ASSIGNMENT A »
According to the strawberries text, how many calories does a single strawberry contain?

On Slimming World, strawberries are a Speed Food — unlike bananas, which are Free but not Speed. This means they actively count towards the one-third of your plate that should be filled with Speed Foods at each meal. They are exactly the kind of thing the plan is designed around: filling, nutritious, and low in energy density.
For calorie counters, a 200g portion of strawberries (roughly a standard punnet) contains just 64 calories. Pair that with 100g of fat-free Greek yogurt (around 57 calories) and you have a dessert for under 125 calories that genuinely feels like a pudding. If you want to push it further, a drizzle of balsamic vinegar and a sprinkle of black pepper on strawberries is a surprisingly sophisticated combination that adds almost nothing calorically.
Strawberries are also rich in fibre relative to their calorie content — around 2g per 100g — which slows digestion and helps keep blood sugar stable. This makes them a smart choice for managing hunger between meals.
FAQs
How many calories in strawberries?
Fresh strawberries contain around 32 calories per 100g, making them one of the lowest-calorie fruits you can eat. A single strawberry weighs roughly 12g and contains about 4 calories. A standard 200g punnet comes in at around 64 calories in total. Frozen strawberries are almost identical at 33 calories per 100g. The calorie count rises significantly when you add accompaniments — 30ml of double cream adds over 120 calories on its own, which is where the classic strawberries and cream combination gets its reputation as an indulgence.
Are strawberries Free on Slimming World?
Yes, strawberries are a Free Food on Slimming World, which means you can eat as many as you like without counting or weighing them. More than that, they are also a Speed Food, which puts them in an even more useful category for anyone following the plan. Speed Foods have a lower energy density and are the foods SW encourages you to use to fill at least one third of your plate. Strawberries are one of the easiest and most enjoyable Speed Foods to incorporate into meals and snacks throughout the day.
Are strawberries a Speed Food on Slimming World?
Yes, strawberries are classed as a Speed Food on Slimming World. This is one of the things that makes them particularly useful on the plan, beyond just being Free. Speed Foods are foods with a lower energy density — they deliver more volume and satiety for fewer calories. The idea is that filling a third of your plate with Speed Foods at each meal helps accelerate weight loss by reducing the overall calorie density of what you eat. Strawberries, alongside other berries, melon, cucumber, and most vegetables, sit firmly in this category.
How many calories in strawberries and cream?
This depends entirely on how generous you are with the cream. A 200g portion of strawberries contains 64 calories. If you add 30ml of double cream — roughly two tablespoons, which is a fairly modest amount — you are adding around 124 calories, bringing the total to approximately 188 calories. A more generous pour of 60ml double cream would take that closer to 310 calories. The easy swap is fat-free natural yogurt instead of cream: a 100g dollop adds around 55 calories, giving you a similar creamy, indulgent feel for a fraction of the calorie cost.
Can I eat strawberries every day on a diet?
Absolutely. At 32 calories per 100g and with a genuinely useful nutritional profile — vitamin C, manganese, fibre, and antioxidants — strawberries are one of the best daily diet habits you can build. There is no meaningful downside to eating them regularly, and the habit of keeping fruit ready to eat in the fridge makes it much easier to reach for something healthy when a craving hits. The only caveat is that out-of-season strawberries, particularly in winter, can be watery and tasteless. In those months, frozen strawberries are an excellent alternative and cost far less.

MATERIAL PROVIDED »
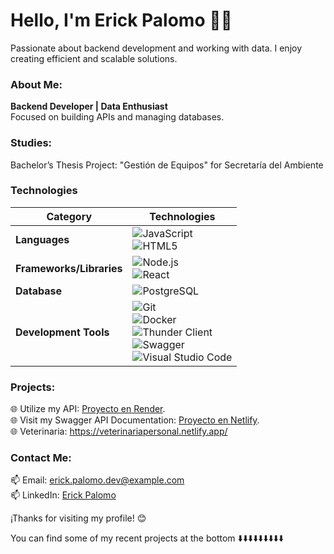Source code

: # Hello, I'm Erick Palomo 👋🏽  
Passionate about backend development and working with data. I enjoy creating efficient and scalable solutions.  

### About Me:
**Backend Developer | Data Enthusiast**  
Focused on building APIs and managing databases.  

### Studies:
Bachelor’s Thesis Project: "Gestión de Equipos" for Secretaría del Ambiente  

### Technologies  

| **Category**        | **Technologies**                                                                                     |
|----------------------|-----------------------------------------------------------------------------------------------------|
| **Languages**        | ![JavaScript](https://img.shields.io/badge/-JavaScript-F7DF1E?logo=javascript&logoColor=black) <br> ![HTML5](https://img.shields.io/badge/-HTML5-E34F26?logo=html5&logoColor=white)  |
| **Frameworks/Libraries** | ![Node.js](https://img.shields.io/badge/-Node.js-339933?logo=node.js&logoColor=white) <br> ![React](https://img.shields.io/badge/-React-61DAFB?logo=react&logoColor=black)     |
| **Database**         | ![PostgreSQL](https://img.shields.io/badge/-PostgreSQL-336791?logo=postgresql&logoColor=white)                                            |
| **Development Tools**| ![Git](https://img.shields.io/badge/-Git-F05032?logo=git&logoColor=white) <br> ![Docker](https://img.shields.io/badge/-Docker-2496ED?logo=docker&logoColor=white) <br> ![Thunder Client](https://img.shields.io/badge/-Thunder_Client-FFCB2D?logoColor=black) <br> ![Swagger](https://img.shields.io/badge/-Swagger-85EA2D?logo=swagger&logoColor=black) <br> ![Visual Studio Code](https://img.shields.io/badge/-VS_Code-007ACC?logo=visual-studio-code&logoColor=white) |

### Projects:
🌐 Utilize my API: [Proyecto en Render](https://gestion-equiposarea21.onrender.com).  
🌐 Visit my Swagger API Documentation: [Proyecto en Netlify](https://deploysawgger.netlify.app/).  
🌐 Veterinaria: https://veterinariapersonal.netlify.app/ 

### Contact Me:
📫 Email: erick.palomo.dev@example.com  
📫 LinkedIn: [Erick Palomo](https://www.linkedin.com/in/erick-palomo-81354b219/)  

¡Thanks for visiting my profile! 😊  

You can find some of my recent projects at the bottom ⬇️⬇️⬇️⬇️⬇️⬇️⬇️⬇️⬇️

ASSIGNMENT B »
In the listing, start at the line that contains "my profile! 😊" and continue through the end of the listing. Reproduce those lines, switching "recent" to "latest" and leaving all else unchanged.

ANSWER AREA A »
A single strawberry contains about 4 calories.

ANSWER AREA B »
¡Thanks for visiting my profile! 😊  

You can find some of my latest projects at the bottom ⬇️⬇️⬇️⬇️⬇️⬇️⬇️⬇️⬇️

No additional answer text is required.